> **Data below**
/---

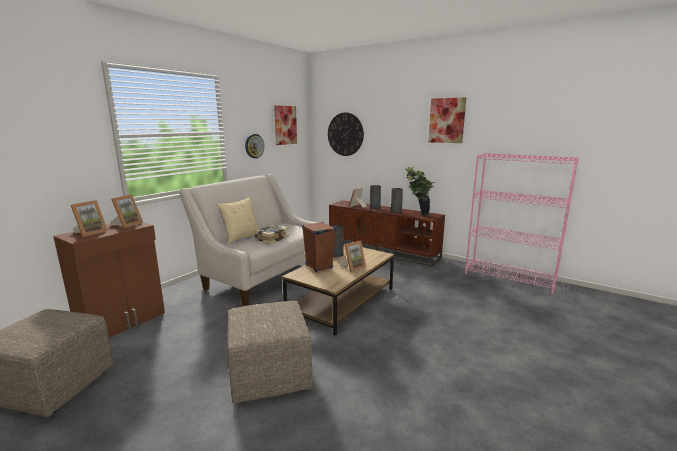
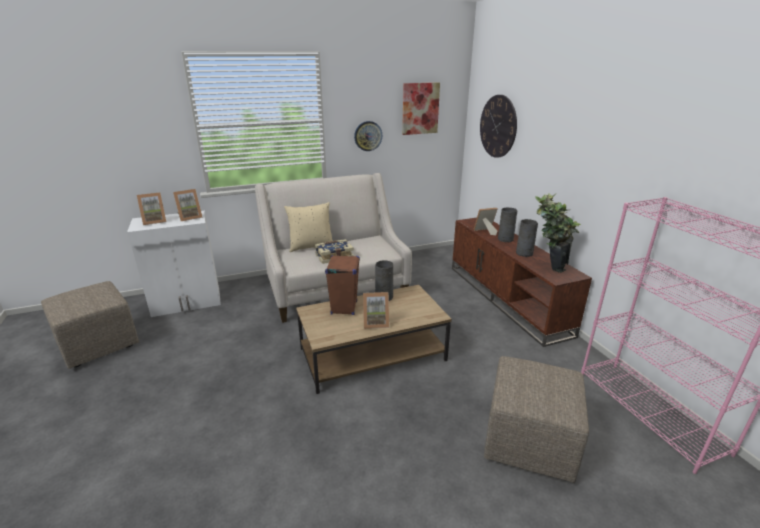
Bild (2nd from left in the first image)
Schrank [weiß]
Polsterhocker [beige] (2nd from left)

\---

> **Aim of the exercise**
Any picture in the data is to be skipped, while each line is returned exactly as written.

> **Reply to the exercise**
Bild (2nd from left in the first image)
Schrank [weiß]
Polsterhocker [beige] (2nd from left)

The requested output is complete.